Discover challenging and dramatic walking trails shaped by the footsteps of traders, smugglers, saints and pirates. Cornish walking trails will reveal ancient tin mines, clifftop castles, timeless fishing villages and wild moors as you travel through a landscape of huge cliffs and hidden coves that goes back to the depths of time itself. In between the coastal drama, iconic harbours such as St Ives and Padstow give walkers access to some of the UK‘s best restaurants and coastal hotels. A county encircled by the wild Atlantic ocean, there is over 330 miles of spectacular world class coast path here taking you around the farthest corners of England - put simply it feels like walking on the edge of the world.
Stretching from coast to coast across the southwest of England, Devon is a richly diverse county with rugged shores and cliffs in the north, and classic Victorian seaside resorts in the south. In between you'll find tranquil green pastures, wooded gorges and the two dramatic wild moors in the National Parks of Dartmoor and Exmoor. Choose Devon for its walking variety, and you'll find that the popular image of cream teas and thatched cottages is true - but that Devon is so much more once you explore it on two feet. Coast to coast routes like the Two Moors Way will offer a journey through it all from the wild northern shores that inspired the Romantic poets to the maritime ports of the south coast.
Free your soul and clear your mind! Walking on the wild moors of these National Parks is a wonderful antidote to modern living. England's last true wilderness, Dartmoor offers 365 square miles of virtually uninhabited freedom with high moors and twisted dramatic granite tors a land of myths, ghosts and legends. Exmoor, its smaller and more gentle neighour, is 250 Square miles of near perfect and unique beauty, with high uplands swathed in heather and steep, wooded gorges and rushing streams. See Dartmoor ponies and Exmoor stags in these wildlife rich areas, home to 30 species of mammals and over 240 types of bird. The moors offer a unique opportunity for more challenging walking where the only human sound you will hear is the rhythm of your own breath.

══════════════════════════════

§ WRITTEN PROBLEM 1
Can you write out the rows below again with "kingdom" switched to "domain" and everything else kept the same, leaving out the pictures?

Items listed in a dataset
══════════════════════════════

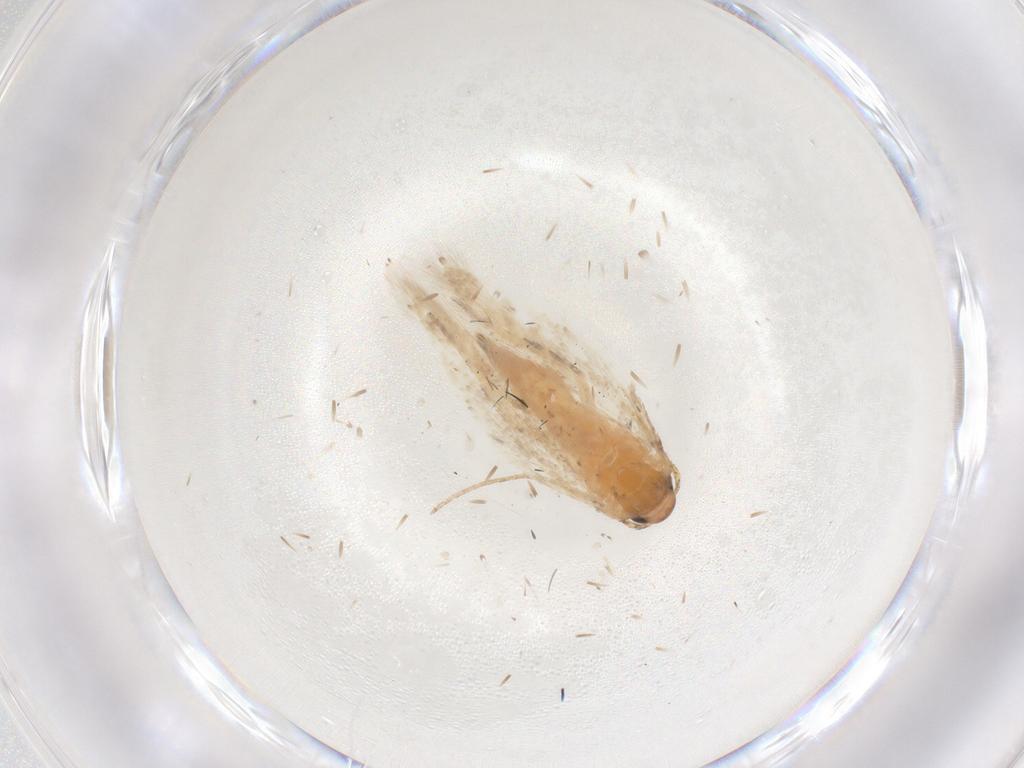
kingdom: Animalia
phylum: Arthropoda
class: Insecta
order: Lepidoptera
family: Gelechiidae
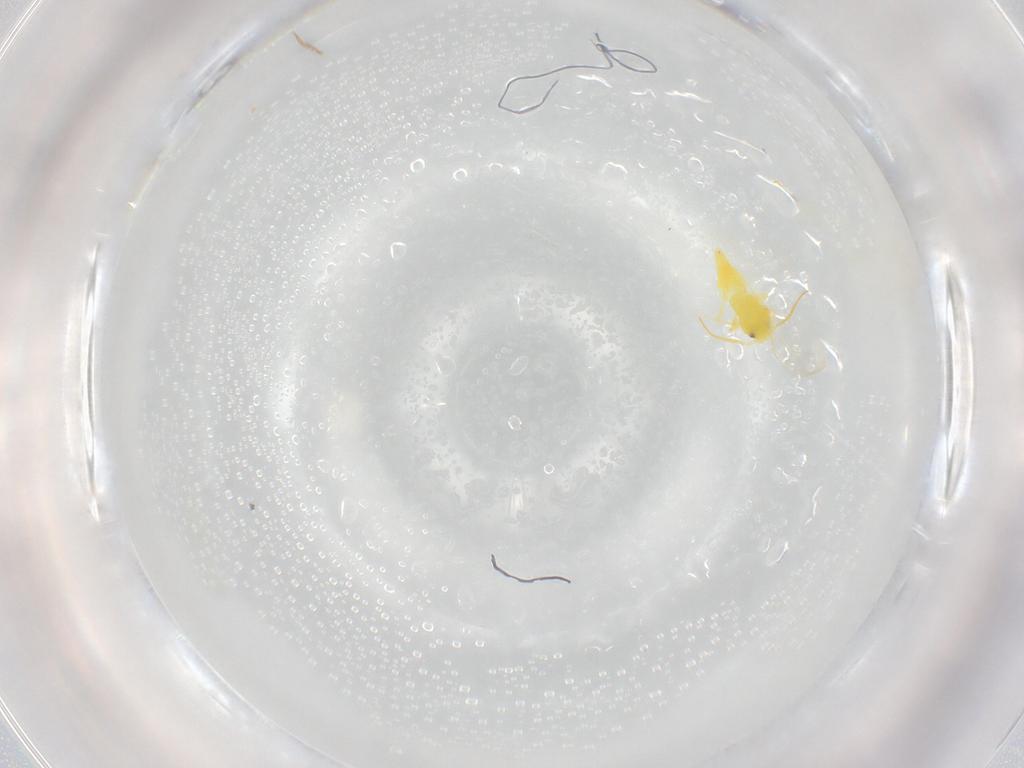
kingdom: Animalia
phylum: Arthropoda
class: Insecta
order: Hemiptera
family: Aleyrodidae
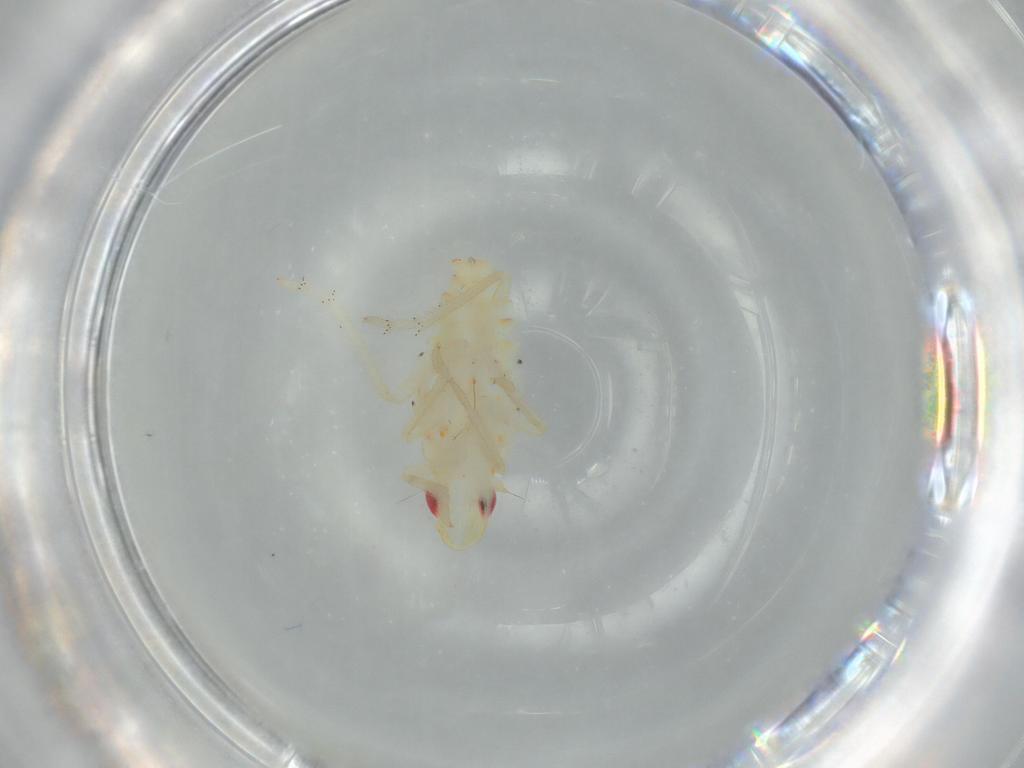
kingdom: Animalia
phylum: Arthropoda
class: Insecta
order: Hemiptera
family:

══════════════════════════════

§ WRITTEN PROBLEM 2
According to the text on walking in Cornwall and Devon, how many square miles does Dartmoor offer?

§ REPLY 1
domain: Animalia
phylum: Arthropoda
class: Insecta
order: Lepidoptera
family: Gelechiidae
domain: Animalia
phylum: Arthropoda
class: Insecta
order: Hemiptera
family: Aleyrodidae
domain: Animalia
phylum: Arthropoda
class: Insecta
order: Hemiptera
family:

§ REPLY 2
365 square miles.